Mom gave me a sage smile. “You will be.”
I grabbed a blueberry and threw it at them.
It missed.
Violet flicked it back at me and laughed when it bounced off my sweater.
“Also,” she added, “the cave thing is not remotely normal. You know that, right?”
I rolled my eyes. “It was an example.”
“A very telling one,” Violet said.
Mom hummed. “Very.”
I glared at both of them. “You know what? I am done with this conversation. Completely done. Ended. Finished. And for the record, if I were to fantasize about anyone in a cave, it would not be Carson Reed and his annoyingly perfect—”
A deep, gravelly throat clear sounded behind me.
My soul left my body.
It rose right up to the rafters, saluted the taxidermy owl, and ascended into the afterlife.
Slowly, with every molecule of dread in my being, I turned around.
Carson stood in the doorway of the kitchen.
Silent.
Tall.
Watching.
His expression was unreadable.
His jaw set.
His eyes were undeniably amused.
My heart thundered so loudly I was certain the pans on the wall heard it echo.
He lifted one dark eyebrow. Just one.
“Annoyingly perfect what?” he asked.
And that was the moment I became sure I would never recover.
Chapter Four
Carson
I had only meant to follow the smell of coffee and possibly check out the gear shed.

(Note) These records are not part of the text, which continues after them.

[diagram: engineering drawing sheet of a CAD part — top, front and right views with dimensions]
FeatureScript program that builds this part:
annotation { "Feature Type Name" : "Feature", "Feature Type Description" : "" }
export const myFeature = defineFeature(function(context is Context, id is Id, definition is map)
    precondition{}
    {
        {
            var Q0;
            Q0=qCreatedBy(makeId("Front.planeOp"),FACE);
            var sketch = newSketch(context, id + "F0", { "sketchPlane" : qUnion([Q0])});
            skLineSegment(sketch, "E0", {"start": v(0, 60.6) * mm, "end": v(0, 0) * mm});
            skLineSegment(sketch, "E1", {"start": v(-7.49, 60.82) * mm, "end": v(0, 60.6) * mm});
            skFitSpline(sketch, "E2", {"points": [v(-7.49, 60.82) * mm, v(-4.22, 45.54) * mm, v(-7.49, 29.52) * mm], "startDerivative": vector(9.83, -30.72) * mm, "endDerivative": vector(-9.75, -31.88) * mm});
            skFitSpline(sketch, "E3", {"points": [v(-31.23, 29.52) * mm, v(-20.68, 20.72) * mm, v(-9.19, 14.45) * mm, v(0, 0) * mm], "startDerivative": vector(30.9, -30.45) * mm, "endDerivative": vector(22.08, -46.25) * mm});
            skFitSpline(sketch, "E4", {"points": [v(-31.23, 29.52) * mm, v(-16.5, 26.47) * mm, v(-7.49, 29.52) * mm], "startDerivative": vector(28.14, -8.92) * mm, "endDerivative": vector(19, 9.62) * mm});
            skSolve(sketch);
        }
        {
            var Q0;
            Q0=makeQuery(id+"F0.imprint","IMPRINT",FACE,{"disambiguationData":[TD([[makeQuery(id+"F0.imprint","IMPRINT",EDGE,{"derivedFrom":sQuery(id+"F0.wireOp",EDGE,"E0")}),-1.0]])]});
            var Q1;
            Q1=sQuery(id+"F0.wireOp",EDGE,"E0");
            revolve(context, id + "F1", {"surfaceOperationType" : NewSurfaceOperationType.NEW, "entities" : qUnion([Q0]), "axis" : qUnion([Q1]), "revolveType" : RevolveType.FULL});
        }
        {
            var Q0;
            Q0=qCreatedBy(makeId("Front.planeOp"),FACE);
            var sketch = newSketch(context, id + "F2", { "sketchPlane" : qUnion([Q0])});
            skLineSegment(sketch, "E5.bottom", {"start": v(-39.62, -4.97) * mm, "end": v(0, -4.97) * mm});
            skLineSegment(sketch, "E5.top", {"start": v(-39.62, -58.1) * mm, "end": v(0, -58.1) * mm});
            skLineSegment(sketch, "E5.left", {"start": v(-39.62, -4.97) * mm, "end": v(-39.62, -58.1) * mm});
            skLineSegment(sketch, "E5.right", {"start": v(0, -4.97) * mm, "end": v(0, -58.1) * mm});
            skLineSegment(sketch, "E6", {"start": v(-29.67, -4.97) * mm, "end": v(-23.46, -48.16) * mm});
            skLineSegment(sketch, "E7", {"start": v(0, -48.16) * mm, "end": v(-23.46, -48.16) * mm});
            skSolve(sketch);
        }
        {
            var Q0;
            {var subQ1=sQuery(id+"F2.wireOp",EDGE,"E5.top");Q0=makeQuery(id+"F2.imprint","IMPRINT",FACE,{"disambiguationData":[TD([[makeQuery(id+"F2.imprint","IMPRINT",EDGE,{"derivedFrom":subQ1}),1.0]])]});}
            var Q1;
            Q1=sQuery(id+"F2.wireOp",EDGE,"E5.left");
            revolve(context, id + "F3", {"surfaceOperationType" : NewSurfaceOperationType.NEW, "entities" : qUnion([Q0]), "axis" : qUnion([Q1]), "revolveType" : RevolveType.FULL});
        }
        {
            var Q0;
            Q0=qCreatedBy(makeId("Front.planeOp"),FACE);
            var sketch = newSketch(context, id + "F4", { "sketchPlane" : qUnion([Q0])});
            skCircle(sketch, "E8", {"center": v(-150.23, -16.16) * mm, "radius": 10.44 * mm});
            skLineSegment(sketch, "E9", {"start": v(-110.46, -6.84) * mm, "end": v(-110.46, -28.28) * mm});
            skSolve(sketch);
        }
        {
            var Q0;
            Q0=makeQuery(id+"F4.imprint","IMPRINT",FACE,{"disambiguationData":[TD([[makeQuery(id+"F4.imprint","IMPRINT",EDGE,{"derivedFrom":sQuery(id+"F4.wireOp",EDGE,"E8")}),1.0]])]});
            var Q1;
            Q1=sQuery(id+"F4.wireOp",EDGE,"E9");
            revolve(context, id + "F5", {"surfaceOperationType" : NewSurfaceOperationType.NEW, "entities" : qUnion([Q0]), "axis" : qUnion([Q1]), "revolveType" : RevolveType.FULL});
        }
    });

That was it. A simple, normal, uneventful task: walk outside and check in with the family, make sure I hadn’t already broken a rule on my first hour of the job, and perhaps grab a mug of something warm while I got a feel for the lodge kitchen.
What I did not plan for was stepping into the doorway and hearing the tail end of Sienna’s sentence in a voice that sounded halfway strangled with embarrassment.
“If I were to fantasize about anyone in a cave, it would not be Carson Reed and his annoyingly perfect—" She stopped.